TEXTE FOURNI:
▽

État de siège : Le nombre de civils tués a doublé en une année (Amnesty International)

Photo : Droit tiers

L'inquiétude règne de plus en plus dans l'Est de la République démocratique du Congo suite à l'augmentation « exponentielle » du nombre de civils tués au cours de douze derniers mois, soit depuis l'instauration de l'état de siège dans les provinces du Nord-Kivu et de l'Ituri.

Durant régime exceptionnel qui donne le plein pouvoir aux militaires et place les autorités civiles en congé, le nombre de civils a doublé, d'après Amnesty International qui exprime aussi son inquiétude dans un rapport publié mardi 10 mai 2022 sur son site internet.

« Le nombre de victimes civiles dues au conflit armé dans la région a cependant plus que doublé en une année. Entre juin 2020 et mars 2021, 559 civil·e·s ont été tués dans le cadre du conflit armé au Nord-Kivu et en Ituri. Selon les Nations-Unies, il y a eu au moins 1.261 victimes civiles entre juin 2021 et mars 2022 », écrit Amnesty dans son rapport exploité par 7SUR7.CD ce vendredi.

Décrété le 03 mai 2021 sur ordonnance présidentielle, l'état de siège était entré en vigueur 3 jours plus tard pour une durée de 30 jours mais a connu vingt-deux prorogations successives de 15 jours à l'Assemblée Nationale et au Sénat. Aujourd'hui, plusieurs voix s'élèvent pour exiger la levée de l'état de siège, y compris celles de certains parlementaires.

△

DONNÉES DE L'EXERCICE:
▽

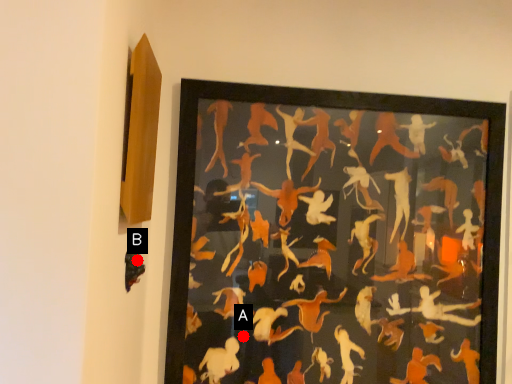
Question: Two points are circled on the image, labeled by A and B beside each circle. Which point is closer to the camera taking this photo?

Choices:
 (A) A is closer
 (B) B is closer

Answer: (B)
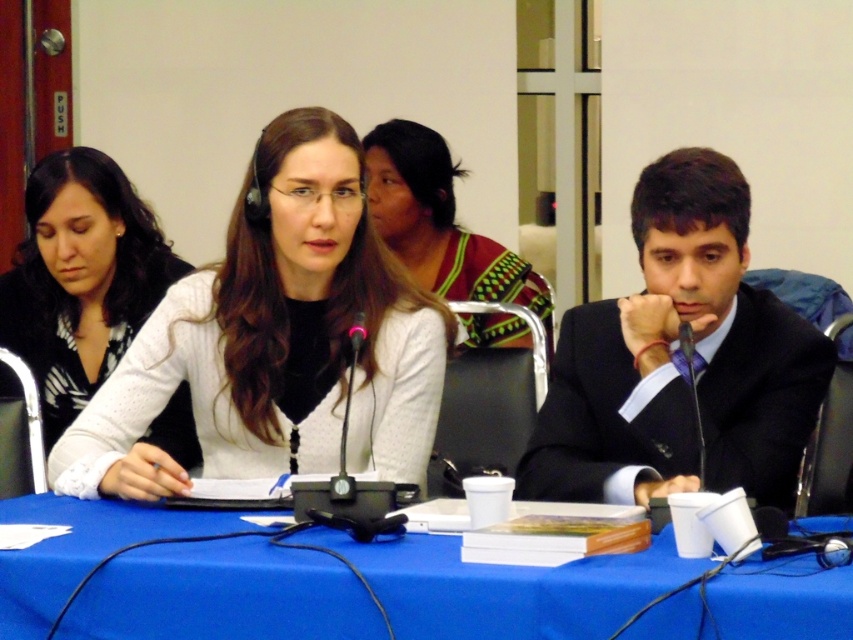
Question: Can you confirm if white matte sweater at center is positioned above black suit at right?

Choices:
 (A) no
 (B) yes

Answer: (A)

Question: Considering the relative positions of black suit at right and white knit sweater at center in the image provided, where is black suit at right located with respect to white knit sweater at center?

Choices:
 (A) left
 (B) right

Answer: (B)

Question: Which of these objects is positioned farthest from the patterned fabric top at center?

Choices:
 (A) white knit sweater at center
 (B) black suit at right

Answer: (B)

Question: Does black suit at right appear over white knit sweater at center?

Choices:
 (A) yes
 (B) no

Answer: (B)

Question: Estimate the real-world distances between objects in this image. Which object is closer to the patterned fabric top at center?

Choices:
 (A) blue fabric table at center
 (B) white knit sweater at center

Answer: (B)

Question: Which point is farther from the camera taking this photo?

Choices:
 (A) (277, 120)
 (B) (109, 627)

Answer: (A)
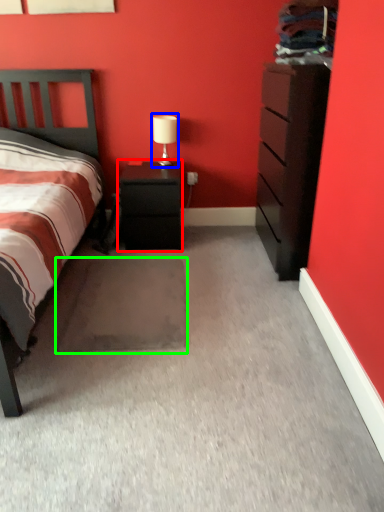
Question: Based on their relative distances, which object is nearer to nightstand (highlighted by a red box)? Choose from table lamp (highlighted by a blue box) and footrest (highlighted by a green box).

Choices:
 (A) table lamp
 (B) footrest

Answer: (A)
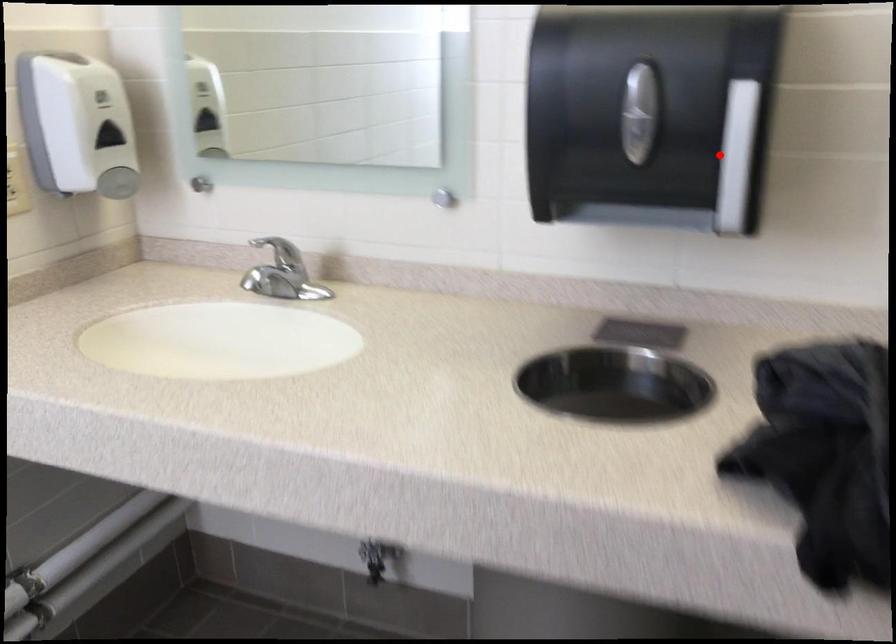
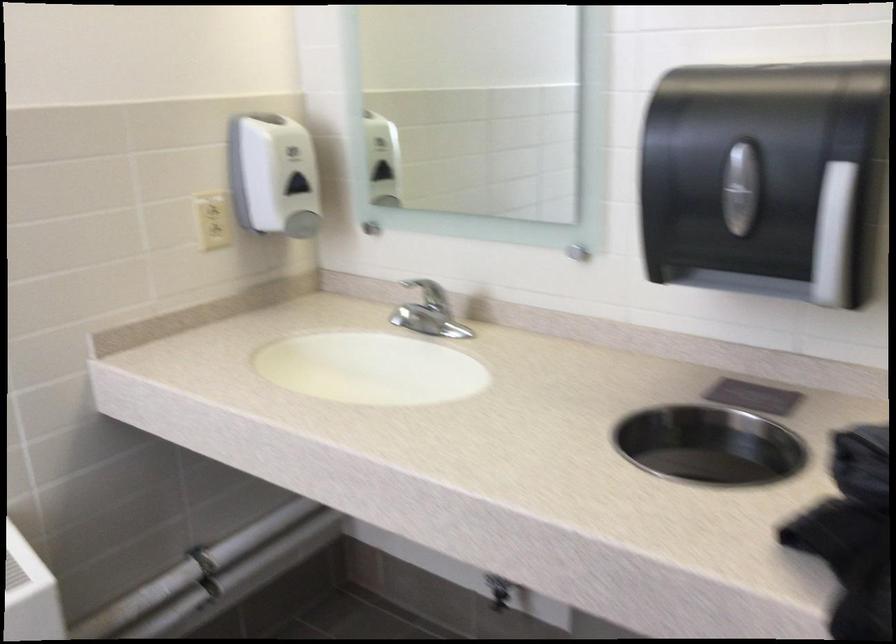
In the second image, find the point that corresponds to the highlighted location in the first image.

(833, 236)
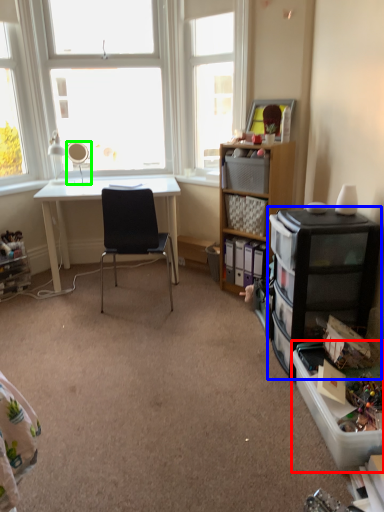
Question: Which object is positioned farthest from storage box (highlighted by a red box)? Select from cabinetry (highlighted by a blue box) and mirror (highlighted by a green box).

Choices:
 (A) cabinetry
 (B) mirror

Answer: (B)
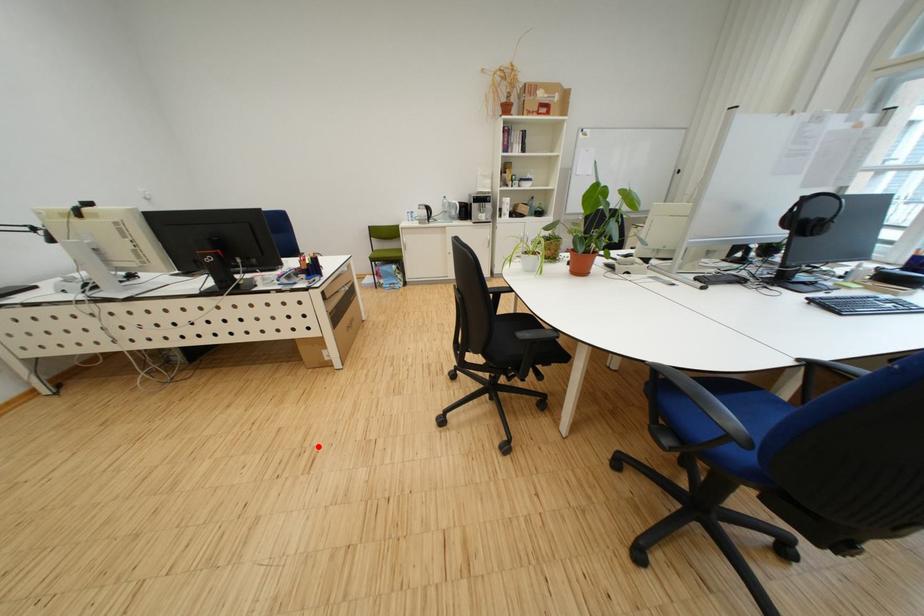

△
▽

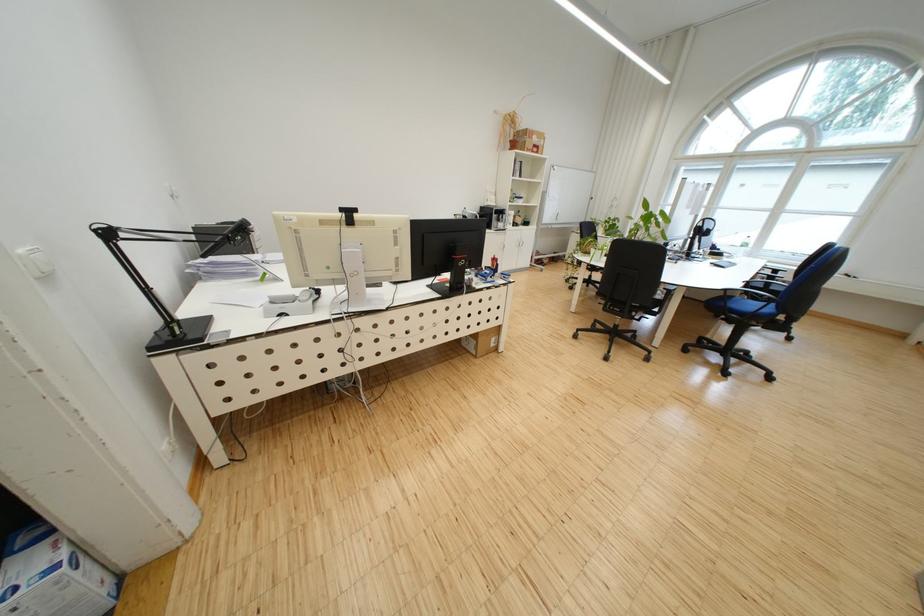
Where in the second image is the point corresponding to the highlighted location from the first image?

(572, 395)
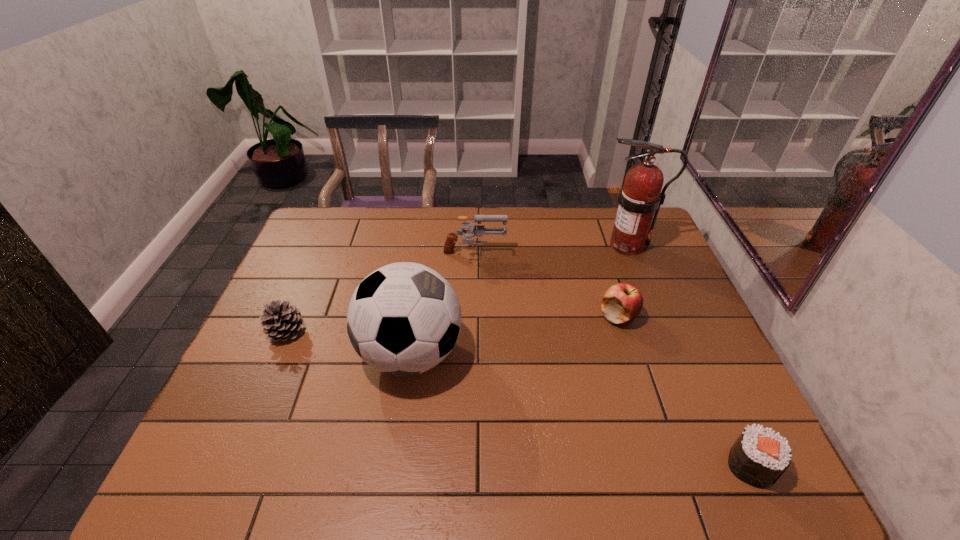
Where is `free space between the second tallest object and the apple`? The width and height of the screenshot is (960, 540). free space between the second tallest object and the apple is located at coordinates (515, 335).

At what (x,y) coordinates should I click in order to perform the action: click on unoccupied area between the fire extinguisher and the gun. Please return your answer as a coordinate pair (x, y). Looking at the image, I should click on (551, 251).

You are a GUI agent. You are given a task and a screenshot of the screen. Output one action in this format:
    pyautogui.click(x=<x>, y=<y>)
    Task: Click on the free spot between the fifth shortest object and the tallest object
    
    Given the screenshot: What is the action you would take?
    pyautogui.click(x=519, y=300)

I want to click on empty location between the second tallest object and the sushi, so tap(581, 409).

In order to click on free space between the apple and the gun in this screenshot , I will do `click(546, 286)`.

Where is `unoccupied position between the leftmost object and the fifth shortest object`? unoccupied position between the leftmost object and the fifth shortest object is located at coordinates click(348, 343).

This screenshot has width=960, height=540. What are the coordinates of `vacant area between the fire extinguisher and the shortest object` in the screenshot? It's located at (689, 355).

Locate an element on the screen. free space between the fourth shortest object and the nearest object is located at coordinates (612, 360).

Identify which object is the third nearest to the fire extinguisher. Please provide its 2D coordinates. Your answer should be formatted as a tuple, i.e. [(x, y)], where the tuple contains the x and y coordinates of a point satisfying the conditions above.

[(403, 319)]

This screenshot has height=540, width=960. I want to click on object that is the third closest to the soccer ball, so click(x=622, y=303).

△
▽

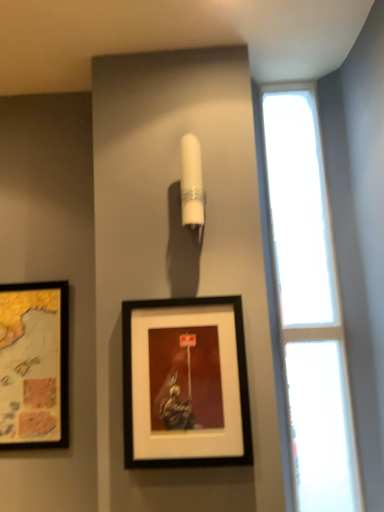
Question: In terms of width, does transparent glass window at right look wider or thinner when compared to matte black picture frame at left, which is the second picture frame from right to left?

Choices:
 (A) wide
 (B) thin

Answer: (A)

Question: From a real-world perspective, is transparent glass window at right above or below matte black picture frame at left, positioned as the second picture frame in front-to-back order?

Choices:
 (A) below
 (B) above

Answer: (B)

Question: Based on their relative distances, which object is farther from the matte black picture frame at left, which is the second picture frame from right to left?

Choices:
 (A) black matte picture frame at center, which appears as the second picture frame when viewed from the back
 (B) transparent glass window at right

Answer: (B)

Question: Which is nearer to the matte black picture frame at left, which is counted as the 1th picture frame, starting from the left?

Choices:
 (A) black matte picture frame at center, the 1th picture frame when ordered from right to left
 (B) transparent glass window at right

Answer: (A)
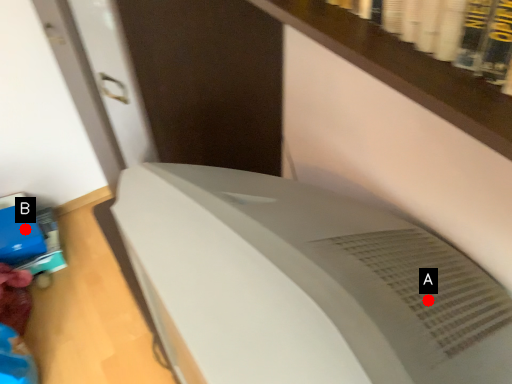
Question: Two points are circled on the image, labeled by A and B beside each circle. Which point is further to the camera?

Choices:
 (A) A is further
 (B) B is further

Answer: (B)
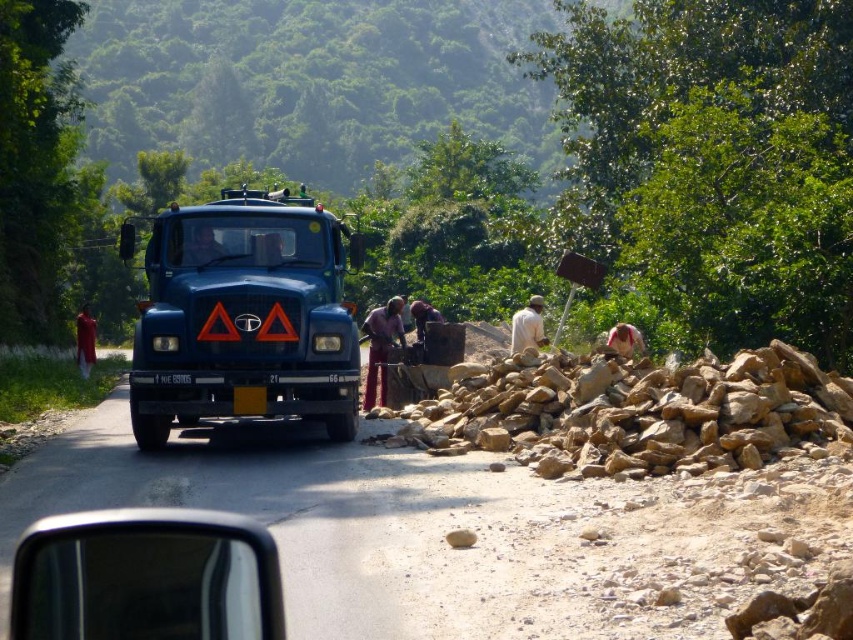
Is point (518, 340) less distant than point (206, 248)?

△

CONSIGNE:
Recopiez à l'identique, dans l'article sur l'état de siège, le passage allant de « Durant régime exceptionnel » jusqu'à « 7SUR7.CD ce vendredi. ». Les lignes ne jouent aucun rôle ici.

CORRIGÉ:
Durant régime exceptionnel qui donne le plein pouvoir aux militaires et place les autorités civiles en congé, le nombre de civils a doublé, d'après Amnesty International qui exprime aussi son inquiétude dans un rapport publié mardi 10 mai 2022 sur son site internet.

« Le nombre de victimes civiles dues au conflit armé dans la région a cependant plus que doublé en une année. Entre juin 2020 et mars 2021, 559 civil·e·s ont été tués dans le cadre du conflit armé au Nord-Kivu et en Ituri. Selon les Nations-Unies, il y a eu au moins 1.261 victimes civiles entre juin 2021 et mars 2022 », écrit Amnesty dans son rapport exploité par 7SUR7.CD ce vendredi.